I know a number of my fears are more social. Travel has become an excellent avenue to explore and work on those. If the fear centers around what other people think, then travel offers the unique chance to be open and do what you want without the worry you will ever see these people again, but often with the chance you could if you wanted to. By providing a time limited arena, any embarrassment only lasts for the length of your stay.
This ties back into the opportunities section. As I mentioned in the intro, moving without any plan frightened me less than talking to people in a party. Travel offers so many opportunities to work through the fear of chatting up people. Especially as it is often so low risk while traveling.
- Asking a hostel roommate where the best place to eat in the last place he visited is an almost no-brainer.
- Foreign countries are great. Hear English? Ask them where they are from?
- Looking for a train, ask the attractive young woman if she knows which track the train to Vienna is on. (Young usually means some basic English in Europe)
All of these are low risk, because it lets the answer be enough if it is, but also leaves open the chance for a conversation. It is another post, but seriously train travel is the best thing I’ve found for learning chat-up skills.
Travel provides time to sit and reflect on what is important. This may help figure out root issues that are causing the fears. Especially if I am working hard on one of my fears, I wear out quickly. Because on travel I don’t have other distractions or commitments, when I get overwhelmed I can take a day off. Sit in a cafe and watch people and ruminate. Looking back at your days and seeing what went right and the success and good times is very helpful especially in the face of an occasional misstep. As with goals, by all means make working on personal fears a focus of your travels, but don’t beat yourself up about it if something doesn’t click. Just trying is progress. Above all, travel is fun. If it stops being fun, take a day to rest.
- Writing in a journal can help with the reflection piece. While in the midst of the action as it were, the significance of things can get lost. Writing down what you are thinking ends up with two benefits.

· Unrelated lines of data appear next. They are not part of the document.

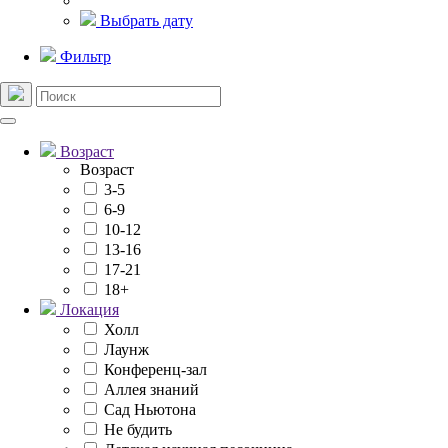
Выбрать дату
Фильтр
Возраст
Возраст
3-5
6-9
10-12
13-16
17-21
18+
Локация
Холл
Лаунж
Конференц-зал
Аллея знаний
Сад Ньютона
Не будить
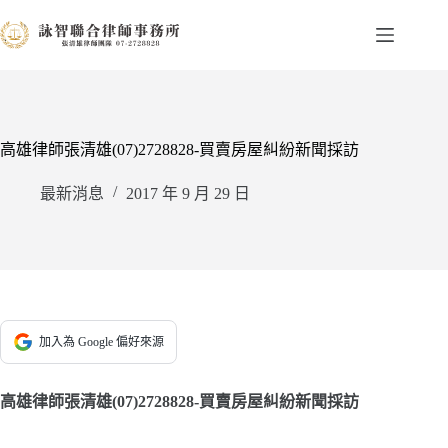
跳
至
主
要
內
容
高雄律師張清雄(07)2728828-買賣房屋糾紛新聞採訪
最新消息
2017 年 9 月 29 日
加入為 Google 偏好來源
高雄律師張清雄(07)2728828-買賣房屋糾紛新聞採訪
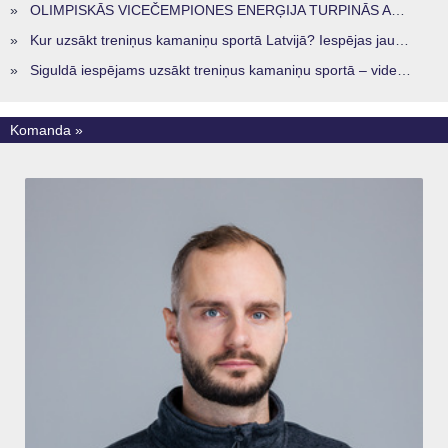
»
OLIMPISKĀS VICEČEMPIONES ENERĢIJA TURPINĀS ARĪ STARPSEZONĀ
»
Kur uzsākt treniņus kamaniņu sportā Latvijā? Iespējas jaunajiem sportistiem visos reģionos
»
Siguldā iespējams uzsākt treniņus kamaniņu sportā – vide, kur veidojas nākamā sportistu paaudze
Komanda »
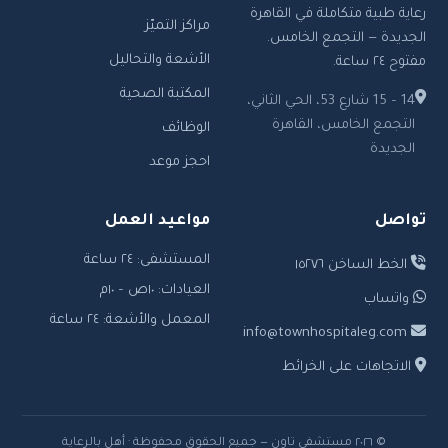
رعاية طبية متكاملة في القاهرة
مراكز التميّز
الجديدة — التجمع الخامس.
الأشعة والتحاليل
مفتوح ٢٤ ساعة.
المكتبة الصحية
14 – 15 شارع 53، الحي الثاني،
التجمع الخامس، القاهرة
الوظائف
الجديدة
احجز موعد
تواصل
مواعيد العمل
المستشفى: ٢٤ ساعة
الخط الساخن ١٥٢٧٦
العيادات: ١٠ص – ١٠م
واتساب
المعمل والأشعة: ٢٤ ساعة
info@townhospitaleg.com
الاتجاهات على الخرائط
© ٢٠٢٦ مستشفى تاون — جميع الحقوق محفوظة · أهل بالرعاية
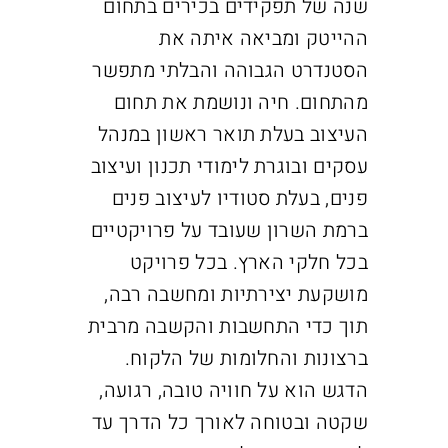
שנה של תפקידים בכירים בתחום
ההייטק ומביאה איתה את
הסטנדרט הגבוהה והבלתי מתפשר
מהתחום. חיה ונושמת את תחום
העיצוב
בעלת תואר ראשון במנהל
עסקים ובוגרת לימודי תכנון ועיצוב
פנים, בעלת סטודיו לעיצוב פנים
ברמת השרון שעובד על פרויקטיים
בכל חלקי הארץ. בכל פרויקט
מושקעת יצירתיות ומחשבה רבה,
תוך כדי התחשבות והקשבה מרבית
ברצונות והחלומות של הלקוח.
הדגש הוא על חוויה טובה, רגועה,
שקטה ובטוחה לאורך כל הדרך עד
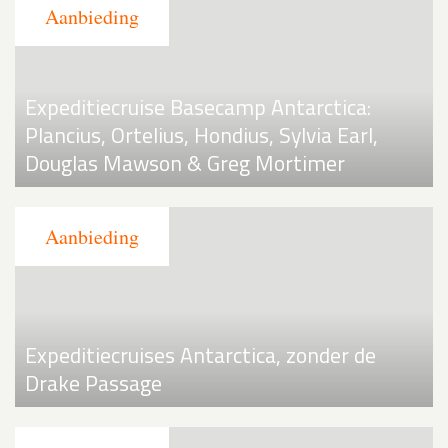
Expeditiecruise Basecamp Antarctica:
Plancius, Ortelius, Hondius, Sylvia Earl,
Douglas Mawson & Greg Mortimer
Expeditiecruises Antarctica, zonder de
Drake Passage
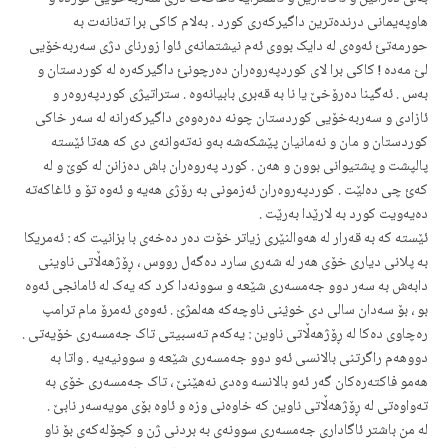
هاوپەیمانی درندەترین داگیرکەری کورد . بەلام کاکی برا تەنانەت بە
حورمەتئ ئەوەی لە دایک بووی ئەم نیشتمانەی ئاوا زورنای دژی سەربەخۆیی
لؽ مەدە ! کاکی برا لای کوردپەروەران دەرچونئ داگیرکەرە لە کوردستان و
بەس . ئەگینا دەرۆخێ یا نا بە قەبری بابیانەوە . ستراتیژی کوردپەروەر و
ئازادی و سەربەخۆیی کوردستان چونە دەرەوەی داگیرکەرانە لە سەر خاکی
کوردستان و مان و نەمانیان پێشکەشە بەو نەتەوانەی دی کە هەتا ئێستە
پالپشت و پشتیوانی بوون و هەن . کورد پەروەران باش دەزانن لە کوێ و لە
کەئ چی دەلێت . کوردپەروەران ئەزمونی بە رۆژی هەیە و ئەوە تۆ و ئاغاکەتە
دەیەویت کورد بە لارێدا بەرێت .
ئێستە کە بە قەرار لە هەوالنێری زیاتر خۆت دەر دەخەی با بزانیت کە : ئەمریکا
بە پلانی دیاری خۆی هەر لە شەری سارد دەگەل رووس ، ڕۆژهەڵاتی ناوینی
دابەش بە سەر دوو جەمسەری شێعە و سوونەدا کرد کە یەک لە ئامانجی ئەوە
بو ، بۆ سەدان سالی دی خوؽنی ناوچەکە هەلمژؽ . ئەوەی ئەمرۆ مام ترامپ
رەچاوی دەکا لە ڕۆژهەڵاتی ناوین : یەکەم تەسبیتی تاک جەمسەری خۆیەتی .
دووهەم راگرتنی بالانسی ئەو دوو جەمسەری شێعە و سوونیەیە . واتا بە
هەمو فاکتەرەکان گەر ئەو بالانسە وەدی نەهێنێ ، تاک جەمسەری خۆی بە
تەواوەتی لە ڕۆژهەڵاتی ناوین کە خاوەنی وزە و ئاوە بۆی مویەسەر نابێ .
لە من باشتر ئاگاداری جەمسەری سوونەی بە بردنی ژن و کچۆلەکەی بۆ ناو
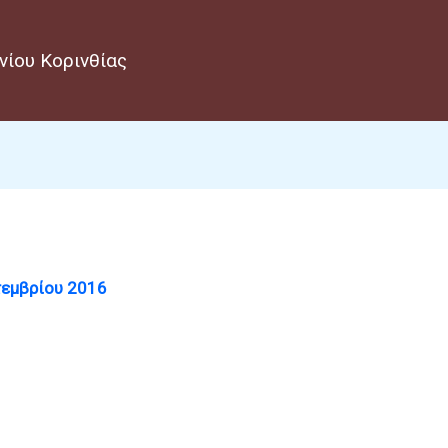
νίου Κορινθίας
τεμβρίου 2016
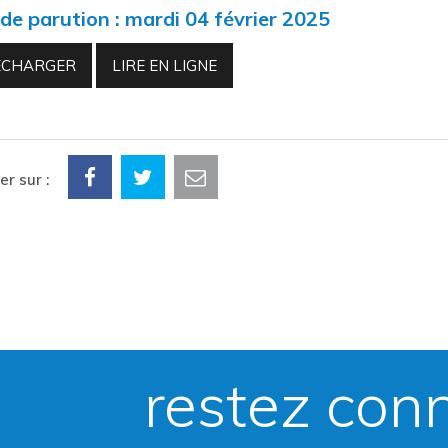
de parution : mardi 04 février 2025
ÉCHARGER
LIRE EN LIGNE
r sur :
restez con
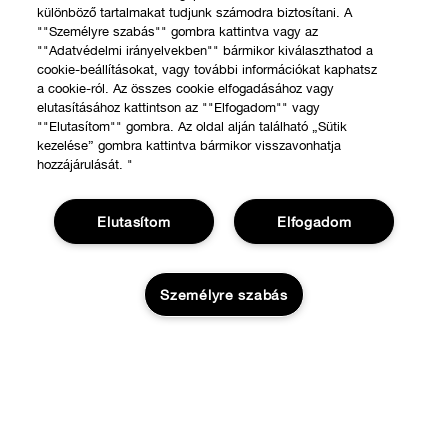
különböző tartalmakat tudjunk számodra biztosítani. A
""Személyre szabás"" gombra kattintva vagy az
""Adatvédelmi irányelvekben"" bármikor kiválaszthatod a
cookie-beállításokat, vagy további információkat kaphatsz
a cookie-ról. Az összes cookie elfogadásához vagy
elutasításához kattintson az ""Elfogadom"" vagy
""Elutasítom"" gombra. Az oldal alján található „Sütik
kezelése” gombra kattintva bármikor visszavonhatja
hozzájárulását. "
Elutasítom
Elfogadom
VÁSÁRLÁS
Személyre szabás
Üzletkereső
RÓLUNK
Ajánlatok
KOSÁRBA
A Clinique filozófiája
Segíthetünk?
Nemzetközi helyszínek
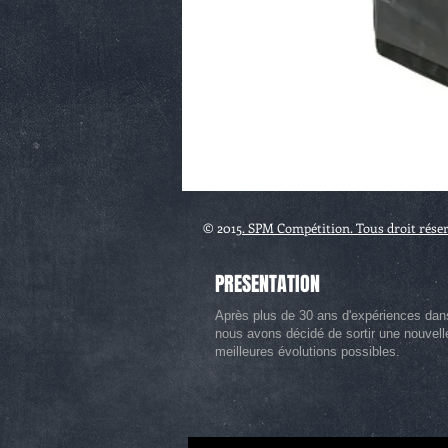
© 2015
. SPM Compétition. Tous droit rése
PRESENTATION
Après plus de 30 ans d'expériences dan
nous avons décidé de sortir une nouvel
meilleures évolutions possibles.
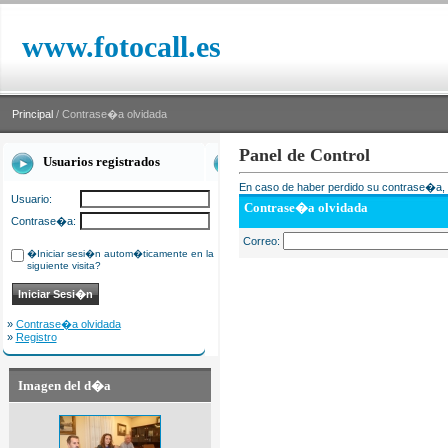
www.fotocall.es
Principal
/ Contrase�a olvidada
Panel de Control
Usuarios registrados
En caso de haber perdido su contrase�a, i
Usuario:
Contrase�a olvidada
Contrase�a:
Correo:
�Iniciar sesi�n autom�ticamente en la
siguiente visita?
»
Contrase�a olvidada
»
Registro
Imagen del d�a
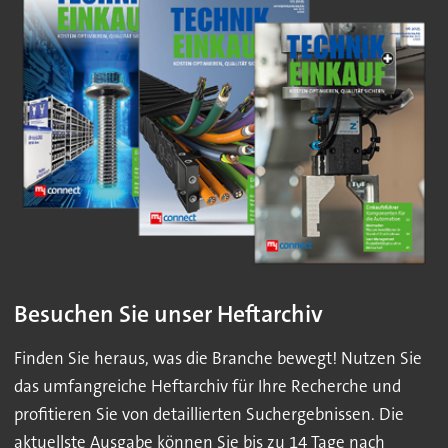
Besuchen Sie unser Heftarchiv
Finden Sie heraus, was die Branche bewegt! Nutzen Sie
das umfangreiche Heftarchiv für Ihre Recherche und
profitieren Sie von detaillierten Suchergebnissen. Die
aktuellste Ausgabe können Sie bis zu 14 Tage nach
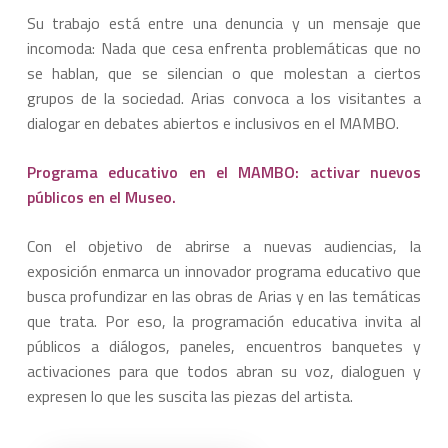
Su trabajo está entre una denuncia y un mensaje que
incomoda: Nada que cesa enfrenta problemáticas que no
se hablan, que se silencian o que molestan a ciertos
grupos de la sociedad. Arias convoca a los visitantes a
dialogar en debates abiertos e inclusivos en el MAMBO.
Programa educativo en el MAMBO: activar nuevos
públicos en el Museo.
Con el objetivo de abrirse a nuevas audiencias, la
exposición enmarca un innovador programa educativo que
busca profundizar en las obras de Arias y en las temáticas
que trata. Por eso, la programación educativa invita al
públicos a diálogos, paneles, encuentros banquetes y
activaciones para que todos abran su voz, dialoguen y
expresen lo que les suscita las piezas del artista.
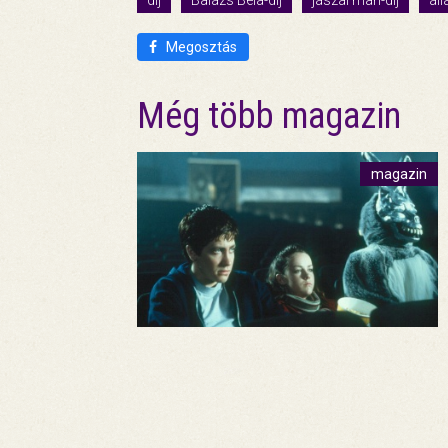
díj
Balázs Béla-díj
jászai mari-díj
áll
Megosztás
Még több magazin
magazin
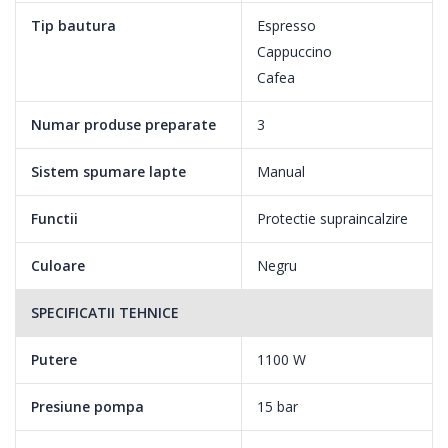
Tip bautura
Espresso
Cappuccino
Cafea
Numar produse preparate
3
Sistem spumare lapte
Manual
Functii
Protectie supraincalzire
Culoare
Negru
SPECIFICATII TEHNICE
Putere
1100 W
Presiune pompa
15 bar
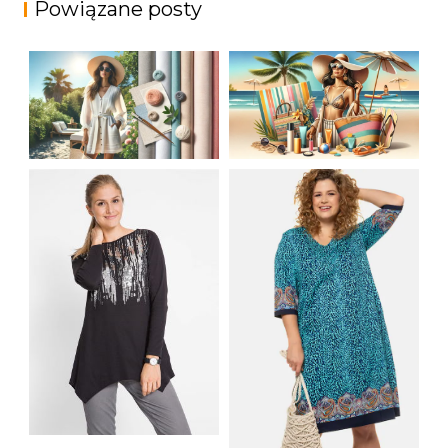
Powiązane posty
JAK STYLOWO
LETNIA MODA
PRZETRWAĆ UPALNE
PLAŻOWA: STROJE
DNI: NAJLEPSZE
KĄPIELOWE I
MATERIAŁY I KROJE
AKCESORIA, KTÓRE
NA LATO
MUSISZ MIEĆ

It helps you focus your thoughts and separate reality from fear-reactions. It also allows you to later examine things from a clearer mind. I see things I wrote years ago in different light. I see where certain things have changed and where others have not.
- Meditation also fits here. Travel gives me a chance to clear my mind in such a unique way. Trains are my favorite venue, but sitting on a beach or the back of a boat are great too. You have time while traveling to just think. Clearing your mind and practicing meditation helps relieve the day to day stress that makes the fears worse. If you can let go of the fear while traveling, then you have a start to do it while in the rest of your life.
It is amazing how fast some fears flow away when something else is more important or more frightening. While traveling you encounter so many new things, often at very short notice. Without a long time to worry and think about the fears, sometimes you can face things in the moment while traveling that normally your wouldn’t dare attempt. I also play my fears off against themselves. I dislike being alone enough to force myself to talk to people.
Sometimes we are forced into situations we would rather not be in and then have to deal with them because there isn’t any choice. This can teach two valuable lessons in my opinion:
- That we can deal with these situations.
- The consequences are almost always less than imagined.
- As expected, Keith at Traveling-Savage has already touched on fear and Dealing with the Lizard Brain.
- Suzy also talks about dealing with fear while traveling in her story of a Sicilian Canyon.
I also recommend a book that has helped me a lot. “Feel the Fear and Do It Anyway” Susan Jeffers ISBN: 9780345487421 Use your favorite website or support your local bookstore for a copy.
So where does fear relate to your travel experiences?